In this context, Pires ran for the Pernambuco state legislature in 2022, highlighting the need for state policies to support family farms. “There’s an absence of a political strategy that values peasant farming, that values family farms,” Pires said. “With the exception of my campaign, all the others neglected the role of family agriculture. When that happens, there’s an emptying of rural communities,” he affirmed.
“So, what my father told me when I was 14 years old, that he wanted me to study outside because there was no future in agriculture; today we’re living through the same reality,” he said.
“Governments don’t value family farms. Governments value agribusiness, big producers, big industries,” Pires said, describing how young people, instead of focusing on small holding farms, tend to look to agribusiness for work opportunities. At the same time, he says, people have lost faith in politics, and so they focus on the now.
“There’s a historic movement in Brazil, from the right and the extreme right, to put [money and faith] in place of politics,” Pires said. “Discussing politics in this broader context of what the problems are and how to solve them, what bills and public policies can help solve these problems, there’s no belief in this anymore. People don’t believe in politics,” he concluded as a result of his campaign experience in which he lost his bid to enter the state legislature.

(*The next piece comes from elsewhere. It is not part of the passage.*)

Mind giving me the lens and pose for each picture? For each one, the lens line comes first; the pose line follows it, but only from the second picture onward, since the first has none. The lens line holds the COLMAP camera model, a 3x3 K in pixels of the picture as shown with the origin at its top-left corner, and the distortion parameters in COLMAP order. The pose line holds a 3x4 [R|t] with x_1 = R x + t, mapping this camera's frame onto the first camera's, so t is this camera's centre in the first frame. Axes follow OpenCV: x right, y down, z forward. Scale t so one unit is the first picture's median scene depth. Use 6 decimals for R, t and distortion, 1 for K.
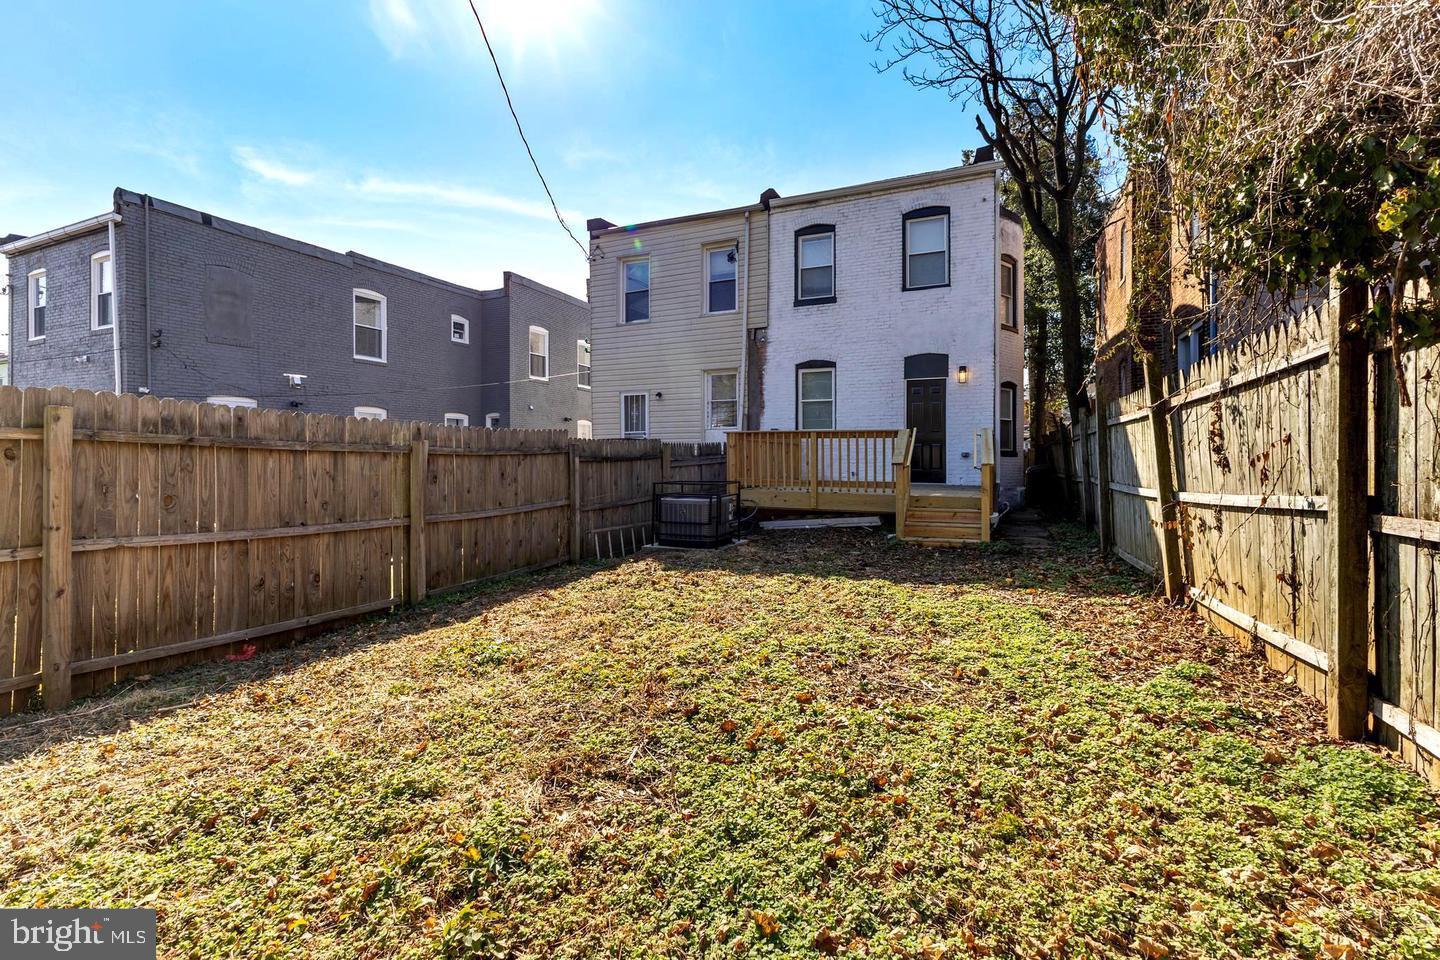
lens RADIAL K [[621.7, 0, 720.8], [0, 621.7, 479.4], [0, 0, 1]] dist [0.008041, -0.000784]
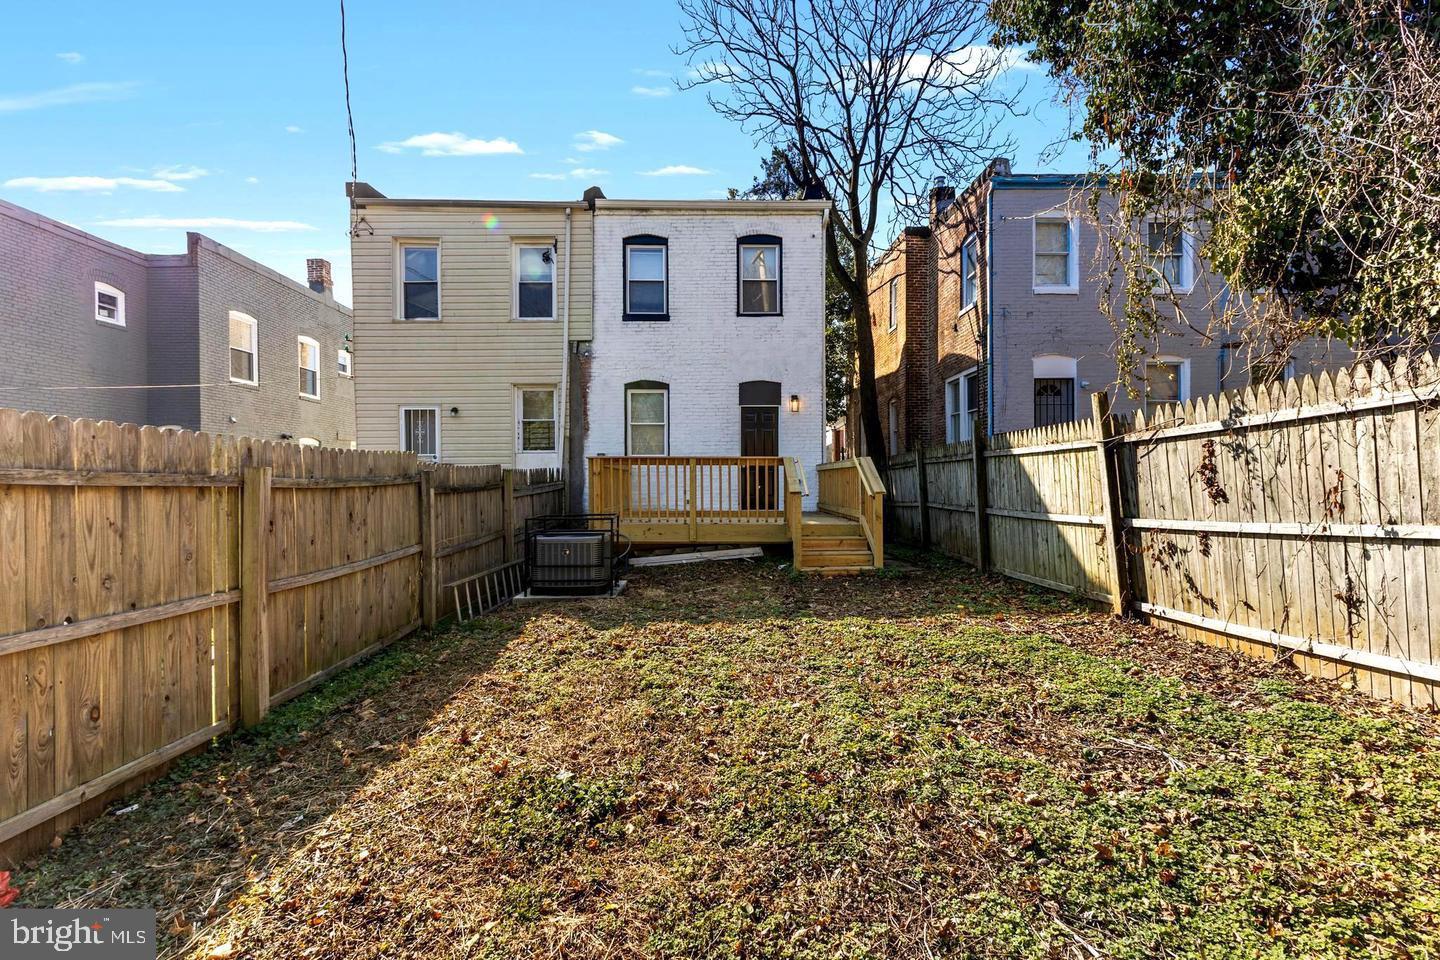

In spite of that, in March 2023, Pires was offered a position within President Lula da Silva’s government. Now, Pires is the director of efforts to prevent desertification within the Ministry of Environment and Climate Change. Pires’ name was proposed by ASA, which has long worked on ensuring access to water in Brazil’s semi-arid region.
“The Minister [Marina Silva] recognizes ASA’s civil society network that focuses on this issue, but that does so in a humanized way. So, it’s not just about recovering the physical environment but about recovering the environment where people live, where people are living with all of their socially productive and reproductive projects. So, I feel very honored — and of course challenged as well — by the invitation,” Pires said.